Try it:
Reproduce, with no changes, the line that contains "YZF-R3/MT-03" and all the lines that come after it in the records.

Dataset entries:
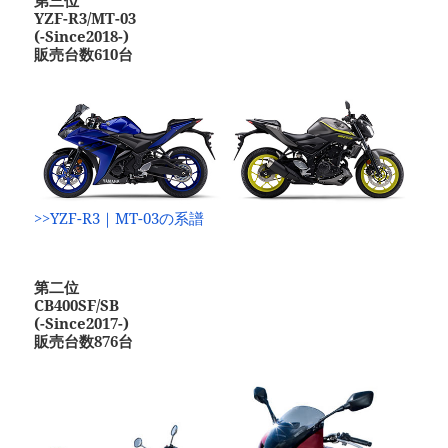
第三位
YZF-R3/MT-03
(-Since2018-)
販売台数610台
>>YZF-R3｜MT-03の系譜
第二位
CB400SF/SB
(-Since2017-)
販売台数876台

Answer to the problem:
YZF-R3/MT-03
(-Since2018-)
販売台数610台
>>YZF-R3｜MT-03の系譜
第二位
CB400SF/SB
(-Since2017-)
販売台数876台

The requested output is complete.